女の子は母親と離れたことでパニックになっており、会話も成立しない。持てる力のすべてを使って大泣きをしているって感じだ。
そのうち、泣き疲れたのか声のボリュームは下がっていった。その代わり、女の子はイスから立ち上がると、俺たちの方へと視線を移し、
「お腹空いた」
それだけ言い放つ。
「えっ? お腹? ――あぁ……野菜しかないな」
「野菜嫌い!」
即答された。
まあ、野菜嫌いの子どもって多いからね。何かお菓子はないかとジェニファーさんに尋ねてみたのだが、
「お酒とつまみしかないわね」
ある意味、期待通りの回答だった。
小さな子が食べられそうな物がないと分かると、女の子はぐずりだしてしまう。
俺たちが困り果てていると、マルティナが女の子の前で腰を落とし、目線を合わせて質問をしはじめた。
「お野菜はどれも嫌い?」
「……全部嫌い」
「そっか。じゃあ、ちょっと待っていて」
マルティナはそう言うと、ジェニファーさんへ声をかける。
「ここにキッチンってありますか?」
「い、一応あるにはあるけど……」
「少しお借りします。それと、使わせていただきたい食材があるのですが」
どうやら、マルティナは女の子のために何かを作ってあげるつもりらしい。
だが、問題は食材だ。
野菜嫌いだという女の子に、酒とつまみしかないこの商会で、一体何を作ろうというのだろうか。
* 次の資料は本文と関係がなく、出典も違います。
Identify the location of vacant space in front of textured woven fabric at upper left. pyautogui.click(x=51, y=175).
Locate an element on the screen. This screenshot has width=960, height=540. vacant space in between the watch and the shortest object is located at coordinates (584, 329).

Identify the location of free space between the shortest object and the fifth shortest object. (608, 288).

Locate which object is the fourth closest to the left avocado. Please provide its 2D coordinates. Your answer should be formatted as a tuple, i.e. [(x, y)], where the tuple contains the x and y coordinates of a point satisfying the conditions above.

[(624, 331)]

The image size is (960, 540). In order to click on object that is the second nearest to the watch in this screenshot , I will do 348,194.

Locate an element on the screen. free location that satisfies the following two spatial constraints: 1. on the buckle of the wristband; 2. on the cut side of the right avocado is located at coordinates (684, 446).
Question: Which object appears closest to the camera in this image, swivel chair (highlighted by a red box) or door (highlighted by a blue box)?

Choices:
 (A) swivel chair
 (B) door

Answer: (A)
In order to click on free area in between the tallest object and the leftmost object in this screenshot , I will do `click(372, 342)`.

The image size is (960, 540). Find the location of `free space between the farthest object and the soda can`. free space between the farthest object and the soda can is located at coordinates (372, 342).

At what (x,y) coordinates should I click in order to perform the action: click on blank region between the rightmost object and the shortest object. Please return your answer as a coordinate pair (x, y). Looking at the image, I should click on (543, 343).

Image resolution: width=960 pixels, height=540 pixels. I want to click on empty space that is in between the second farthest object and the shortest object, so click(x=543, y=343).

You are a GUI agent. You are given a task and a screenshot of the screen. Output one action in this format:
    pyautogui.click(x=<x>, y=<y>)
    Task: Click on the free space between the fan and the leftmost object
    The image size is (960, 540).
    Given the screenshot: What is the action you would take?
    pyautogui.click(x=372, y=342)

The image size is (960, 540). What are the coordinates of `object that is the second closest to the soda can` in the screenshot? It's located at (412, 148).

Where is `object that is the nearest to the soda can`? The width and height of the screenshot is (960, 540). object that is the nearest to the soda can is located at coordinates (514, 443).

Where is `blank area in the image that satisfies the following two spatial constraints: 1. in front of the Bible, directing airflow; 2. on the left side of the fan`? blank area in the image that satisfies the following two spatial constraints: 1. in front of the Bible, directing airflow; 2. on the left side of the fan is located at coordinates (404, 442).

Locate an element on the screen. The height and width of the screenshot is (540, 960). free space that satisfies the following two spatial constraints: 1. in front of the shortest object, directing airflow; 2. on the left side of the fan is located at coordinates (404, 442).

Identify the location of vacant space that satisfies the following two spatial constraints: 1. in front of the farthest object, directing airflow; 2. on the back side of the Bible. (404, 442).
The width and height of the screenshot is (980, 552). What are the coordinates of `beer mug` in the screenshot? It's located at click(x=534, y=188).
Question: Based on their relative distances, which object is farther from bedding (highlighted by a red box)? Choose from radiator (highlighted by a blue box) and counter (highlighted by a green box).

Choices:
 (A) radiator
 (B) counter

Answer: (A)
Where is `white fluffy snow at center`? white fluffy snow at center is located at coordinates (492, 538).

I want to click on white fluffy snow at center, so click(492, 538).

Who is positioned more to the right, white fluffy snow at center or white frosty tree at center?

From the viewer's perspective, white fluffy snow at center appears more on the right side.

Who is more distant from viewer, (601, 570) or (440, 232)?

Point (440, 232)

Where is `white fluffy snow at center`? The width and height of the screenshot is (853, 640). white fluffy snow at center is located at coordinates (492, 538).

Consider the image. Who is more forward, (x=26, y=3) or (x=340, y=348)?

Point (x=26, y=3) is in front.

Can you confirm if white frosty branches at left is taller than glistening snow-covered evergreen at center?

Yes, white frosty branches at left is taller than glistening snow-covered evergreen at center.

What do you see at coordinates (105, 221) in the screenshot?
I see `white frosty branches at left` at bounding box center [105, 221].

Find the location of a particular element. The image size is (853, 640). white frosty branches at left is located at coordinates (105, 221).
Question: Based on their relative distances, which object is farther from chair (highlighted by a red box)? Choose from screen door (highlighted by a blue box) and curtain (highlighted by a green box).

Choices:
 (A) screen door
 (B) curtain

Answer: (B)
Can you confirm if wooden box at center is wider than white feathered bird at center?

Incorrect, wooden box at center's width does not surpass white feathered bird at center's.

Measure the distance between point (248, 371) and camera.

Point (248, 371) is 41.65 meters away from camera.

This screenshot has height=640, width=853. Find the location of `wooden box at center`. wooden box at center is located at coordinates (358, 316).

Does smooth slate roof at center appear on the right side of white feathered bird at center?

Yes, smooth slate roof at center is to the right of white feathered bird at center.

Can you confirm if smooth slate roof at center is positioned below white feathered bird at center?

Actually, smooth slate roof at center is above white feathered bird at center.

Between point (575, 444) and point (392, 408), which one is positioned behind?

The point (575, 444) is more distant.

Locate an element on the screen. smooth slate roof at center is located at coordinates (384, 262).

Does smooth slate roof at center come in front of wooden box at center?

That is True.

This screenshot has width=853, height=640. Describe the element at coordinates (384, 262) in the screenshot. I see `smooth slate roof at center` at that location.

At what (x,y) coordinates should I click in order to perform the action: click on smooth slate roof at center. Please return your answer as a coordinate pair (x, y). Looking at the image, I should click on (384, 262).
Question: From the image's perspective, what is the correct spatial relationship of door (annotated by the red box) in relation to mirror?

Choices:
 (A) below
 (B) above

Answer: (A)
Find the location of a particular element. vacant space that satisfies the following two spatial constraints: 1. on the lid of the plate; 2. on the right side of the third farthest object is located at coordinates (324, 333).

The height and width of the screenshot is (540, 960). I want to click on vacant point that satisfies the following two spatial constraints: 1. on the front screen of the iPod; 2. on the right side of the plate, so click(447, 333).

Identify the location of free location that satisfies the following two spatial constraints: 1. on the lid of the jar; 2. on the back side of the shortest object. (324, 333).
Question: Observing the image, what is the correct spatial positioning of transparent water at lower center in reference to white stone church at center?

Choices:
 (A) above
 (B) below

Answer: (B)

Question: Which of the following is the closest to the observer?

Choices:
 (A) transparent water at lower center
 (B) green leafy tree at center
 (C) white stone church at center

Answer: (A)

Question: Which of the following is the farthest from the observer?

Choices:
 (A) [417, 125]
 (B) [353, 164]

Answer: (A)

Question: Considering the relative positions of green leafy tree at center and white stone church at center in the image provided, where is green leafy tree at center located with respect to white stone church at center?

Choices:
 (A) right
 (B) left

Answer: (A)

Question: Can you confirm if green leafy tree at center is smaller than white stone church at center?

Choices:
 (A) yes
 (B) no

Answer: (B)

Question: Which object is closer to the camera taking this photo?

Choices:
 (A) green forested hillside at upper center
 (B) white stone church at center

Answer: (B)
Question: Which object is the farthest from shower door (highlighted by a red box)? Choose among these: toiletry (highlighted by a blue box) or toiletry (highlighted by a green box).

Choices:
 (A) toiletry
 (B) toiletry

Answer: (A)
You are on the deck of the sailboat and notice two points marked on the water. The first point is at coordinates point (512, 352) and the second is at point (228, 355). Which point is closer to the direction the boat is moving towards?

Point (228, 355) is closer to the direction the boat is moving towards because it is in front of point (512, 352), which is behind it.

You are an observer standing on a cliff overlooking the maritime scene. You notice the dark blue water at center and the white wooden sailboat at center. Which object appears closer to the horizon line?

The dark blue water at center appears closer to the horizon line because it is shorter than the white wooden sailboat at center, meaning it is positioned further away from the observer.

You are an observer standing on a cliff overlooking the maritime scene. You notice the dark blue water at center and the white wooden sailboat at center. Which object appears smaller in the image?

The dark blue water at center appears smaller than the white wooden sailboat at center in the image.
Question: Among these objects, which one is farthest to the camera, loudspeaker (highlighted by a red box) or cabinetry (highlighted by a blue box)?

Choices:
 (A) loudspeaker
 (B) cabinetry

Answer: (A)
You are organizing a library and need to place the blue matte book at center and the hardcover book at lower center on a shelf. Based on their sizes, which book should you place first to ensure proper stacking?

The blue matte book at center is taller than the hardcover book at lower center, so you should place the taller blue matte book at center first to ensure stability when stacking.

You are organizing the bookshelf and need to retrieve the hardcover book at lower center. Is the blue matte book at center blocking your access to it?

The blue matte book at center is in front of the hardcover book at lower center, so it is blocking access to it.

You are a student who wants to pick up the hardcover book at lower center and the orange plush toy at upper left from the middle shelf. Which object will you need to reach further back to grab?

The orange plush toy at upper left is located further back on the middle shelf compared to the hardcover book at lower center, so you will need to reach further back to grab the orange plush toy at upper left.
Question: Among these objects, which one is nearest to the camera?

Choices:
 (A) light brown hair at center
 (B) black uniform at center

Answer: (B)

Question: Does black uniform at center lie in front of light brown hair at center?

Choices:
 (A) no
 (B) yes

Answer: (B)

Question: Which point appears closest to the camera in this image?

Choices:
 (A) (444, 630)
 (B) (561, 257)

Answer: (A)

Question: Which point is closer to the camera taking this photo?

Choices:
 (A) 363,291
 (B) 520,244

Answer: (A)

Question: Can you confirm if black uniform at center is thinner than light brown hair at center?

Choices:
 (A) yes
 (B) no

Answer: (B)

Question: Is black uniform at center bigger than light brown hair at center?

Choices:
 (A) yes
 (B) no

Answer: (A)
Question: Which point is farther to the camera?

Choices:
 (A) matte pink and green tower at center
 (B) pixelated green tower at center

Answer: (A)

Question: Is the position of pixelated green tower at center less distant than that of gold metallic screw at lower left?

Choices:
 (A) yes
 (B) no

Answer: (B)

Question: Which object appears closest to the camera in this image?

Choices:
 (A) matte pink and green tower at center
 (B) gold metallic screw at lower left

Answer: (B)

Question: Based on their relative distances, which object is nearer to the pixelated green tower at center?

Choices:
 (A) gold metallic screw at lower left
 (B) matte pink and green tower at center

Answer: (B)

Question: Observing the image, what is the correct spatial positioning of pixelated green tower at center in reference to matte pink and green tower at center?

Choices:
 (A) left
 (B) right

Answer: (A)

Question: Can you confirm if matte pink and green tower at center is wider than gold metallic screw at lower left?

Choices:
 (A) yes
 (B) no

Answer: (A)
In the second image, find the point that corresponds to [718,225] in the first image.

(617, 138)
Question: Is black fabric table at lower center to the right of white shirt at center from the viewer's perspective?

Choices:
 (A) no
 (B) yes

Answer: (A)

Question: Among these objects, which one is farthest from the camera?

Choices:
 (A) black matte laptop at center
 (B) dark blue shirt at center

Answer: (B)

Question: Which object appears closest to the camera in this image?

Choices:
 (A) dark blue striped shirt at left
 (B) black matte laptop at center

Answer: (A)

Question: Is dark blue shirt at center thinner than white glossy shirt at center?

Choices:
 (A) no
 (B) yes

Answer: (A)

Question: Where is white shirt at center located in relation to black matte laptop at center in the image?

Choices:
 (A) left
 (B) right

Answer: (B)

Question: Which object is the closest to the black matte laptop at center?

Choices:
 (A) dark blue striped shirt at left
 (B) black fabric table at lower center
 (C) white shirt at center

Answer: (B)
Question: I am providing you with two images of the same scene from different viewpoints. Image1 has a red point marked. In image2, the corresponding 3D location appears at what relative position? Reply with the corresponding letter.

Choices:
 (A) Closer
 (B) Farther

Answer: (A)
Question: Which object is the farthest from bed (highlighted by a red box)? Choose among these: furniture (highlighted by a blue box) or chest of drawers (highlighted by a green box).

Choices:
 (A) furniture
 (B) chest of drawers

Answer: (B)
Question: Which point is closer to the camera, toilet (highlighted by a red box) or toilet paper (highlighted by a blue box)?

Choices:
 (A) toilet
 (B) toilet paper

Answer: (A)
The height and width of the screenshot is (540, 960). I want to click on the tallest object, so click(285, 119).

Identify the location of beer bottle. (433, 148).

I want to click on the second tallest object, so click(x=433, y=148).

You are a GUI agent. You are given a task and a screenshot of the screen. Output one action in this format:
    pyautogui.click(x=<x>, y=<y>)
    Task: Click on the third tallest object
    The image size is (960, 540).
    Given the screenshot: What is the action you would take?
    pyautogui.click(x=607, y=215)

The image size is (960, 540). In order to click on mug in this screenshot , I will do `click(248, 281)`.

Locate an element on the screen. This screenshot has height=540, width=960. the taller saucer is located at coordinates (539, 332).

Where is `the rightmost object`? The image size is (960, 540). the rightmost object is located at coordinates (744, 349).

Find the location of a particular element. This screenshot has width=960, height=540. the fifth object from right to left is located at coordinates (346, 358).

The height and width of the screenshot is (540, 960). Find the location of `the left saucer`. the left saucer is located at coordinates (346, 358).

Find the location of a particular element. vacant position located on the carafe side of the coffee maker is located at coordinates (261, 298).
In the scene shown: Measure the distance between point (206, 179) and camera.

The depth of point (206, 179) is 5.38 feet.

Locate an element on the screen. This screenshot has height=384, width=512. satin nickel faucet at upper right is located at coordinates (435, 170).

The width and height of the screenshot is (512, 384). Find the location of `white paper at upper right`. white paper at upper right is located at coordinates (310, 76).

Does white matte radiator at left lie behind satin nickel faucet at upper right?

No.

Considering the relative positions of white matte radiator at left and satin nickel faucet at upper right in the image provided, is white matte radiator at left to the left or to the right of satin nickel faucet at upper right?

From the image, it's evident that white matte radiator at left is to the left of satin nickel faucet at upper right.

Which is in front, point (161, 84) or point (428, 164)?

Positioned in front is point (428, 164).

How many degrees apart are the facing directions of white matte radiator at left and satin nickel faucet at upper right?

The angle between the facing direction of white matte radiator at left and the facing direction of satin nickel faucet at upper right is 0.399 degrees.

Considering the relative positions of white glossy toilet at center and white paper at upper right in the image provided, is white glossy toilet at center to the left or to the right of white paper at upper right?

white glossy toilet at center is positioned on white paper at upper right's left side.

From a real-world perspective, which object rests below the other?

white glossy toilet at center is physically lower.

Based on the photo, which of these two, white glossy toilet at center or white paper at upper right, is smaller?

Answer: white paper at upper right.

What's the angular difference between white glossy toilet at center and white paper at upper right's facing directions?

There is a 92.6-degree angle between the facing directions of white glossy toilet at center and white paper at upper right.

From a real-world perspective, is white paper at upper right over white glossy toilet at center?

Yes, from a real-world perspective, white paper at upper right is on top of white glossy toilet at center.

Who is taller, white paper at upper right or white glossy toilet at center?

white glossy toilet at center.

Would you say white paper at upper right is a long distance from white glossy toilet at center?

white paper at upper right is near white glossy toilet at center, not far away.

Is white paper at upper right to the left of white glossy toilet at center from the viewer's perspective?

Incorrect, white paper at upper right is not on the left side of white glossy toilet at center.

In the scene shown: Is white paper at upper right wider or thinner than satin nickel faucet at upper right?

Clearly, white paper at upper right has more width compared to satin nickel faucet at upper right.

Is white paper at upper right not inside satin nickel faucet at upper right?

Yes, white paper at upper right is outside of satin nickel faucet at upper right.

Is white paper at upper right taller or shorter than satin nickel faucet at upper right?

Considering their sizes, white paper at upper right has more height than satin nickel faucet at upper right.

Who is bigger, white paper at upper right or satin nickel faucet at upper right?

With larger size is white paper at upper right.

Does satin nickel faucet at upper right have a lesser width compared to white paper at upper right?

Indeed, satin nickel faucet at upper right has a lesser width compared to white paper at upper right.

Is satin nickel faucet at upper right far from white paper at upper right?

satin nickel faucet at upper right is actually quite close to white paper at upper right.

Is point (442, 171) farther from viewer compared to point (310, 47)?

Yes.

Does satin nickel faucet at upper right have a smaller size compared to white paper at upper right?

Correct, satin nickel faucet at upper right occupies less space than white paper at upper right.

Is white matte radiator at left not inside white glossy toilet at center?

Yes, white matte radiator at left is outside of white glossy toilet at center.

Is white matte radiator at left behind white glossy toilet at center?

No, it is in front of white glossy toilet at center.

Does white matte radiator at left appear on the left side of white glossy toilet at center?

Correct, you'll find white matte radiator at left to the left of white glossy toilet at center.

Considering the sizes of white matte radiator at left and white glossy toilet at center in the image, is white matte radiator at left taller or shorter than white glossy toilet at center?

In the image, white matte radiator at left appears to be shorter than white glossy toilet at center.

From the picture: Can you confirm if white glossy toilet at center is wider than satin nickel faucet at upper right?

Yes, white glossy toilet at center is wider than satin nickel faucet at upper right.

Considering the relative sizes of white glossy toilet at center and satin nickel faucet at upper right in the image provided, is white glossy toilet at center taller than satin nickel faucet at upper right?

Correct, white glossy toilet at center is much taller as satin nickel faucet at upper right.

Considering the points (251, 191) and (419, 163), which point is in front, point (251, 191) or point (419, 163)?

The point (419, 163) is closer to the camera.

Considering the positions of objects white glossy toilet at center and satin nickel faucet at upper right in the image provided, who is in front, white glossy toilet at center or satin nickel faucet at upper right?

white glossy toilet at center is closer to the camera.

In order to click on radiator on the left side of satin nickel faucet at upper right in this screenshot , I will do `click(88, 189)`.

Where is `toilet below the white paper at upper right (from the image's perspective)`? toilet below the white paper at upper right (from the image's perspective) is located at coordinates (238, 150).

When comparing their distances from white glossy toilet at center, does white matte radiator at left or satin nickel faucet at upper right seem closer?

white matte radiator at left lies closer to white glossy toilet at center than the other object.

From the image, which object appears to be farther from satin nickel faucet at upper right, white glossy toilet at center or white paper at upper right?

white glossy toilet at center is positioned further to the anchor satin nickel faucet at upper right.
少し興味が湧いたので、手伝いと称してふたりの後を追う。
「こ、こんなあり合わせのもので大丈夫なの?」
「なんとかやってみます」
俺がキッチンに到着すると、すでにマルティナは調理に取りかかっていた。
バターや砂糖などの材料を見る限り、お菓子を作ろうとしているようだが……その中にはうちで収穫したフレイム・トマトもあった。
「トマトなんて、何に使うんだ?」
「クッキーの材料にするんですよ」
「えっ!?」
トマトを使ったクッキーだって?
まるで味が想像できないぞ。
困惑する俺とジェニファーさんを尻目に、マルティナは手際よく調理を進めていく。普通に作るだけでなく、耳っぽいものをつけて動物の形にして見た目にも楽しめるよう工夫が凝らされていた。
備えつけのオーブンで焼いていくと、なんとも言えない香ばしい匂いが辺りに広がっていく。
「あっ! おいしそうな匂いがする!」
それは受付近くにいる女の子にも届いていた。
焼きあがると、少し冷ましてから近くにあった模様つきの紙を使い、それっぽく包装してから女の子へとプレゼントした。
「クッキーを作ってみたの。よかったら食べて」
「ありがとう、お姉ちゃん!」
女の子はすっかり笑顔を取り戻し、マルティナの作ったトマトクッキーを嬉しそうに食べた。
「おいしい!」
「よかった」
女の子の頭を撫でながらニコニコと微笑むマルティナ。
きっと、彼女はいいお母さんになるな。


それからしばらくして、グレゴリーさんに連れられた母親が大慌てで商会へとやってくる。
「ママだ!」
女の子は母親のもとへと駆け寄り、ふたりは抱き合いながら再会を喜んだ。
「よかったですね」
「おかげで大変な一日になったわ」
「まったくじゃ」
「まあまあ」
マルティナ以外の三人は女の子に翻弄されて疲れ切った様子。
予想外のハプニングはあったものの、笑顔で手を振る女の子を見ていると、そんな疲れも吹っ飛んでしまう。
そんなことを思えた一日となった。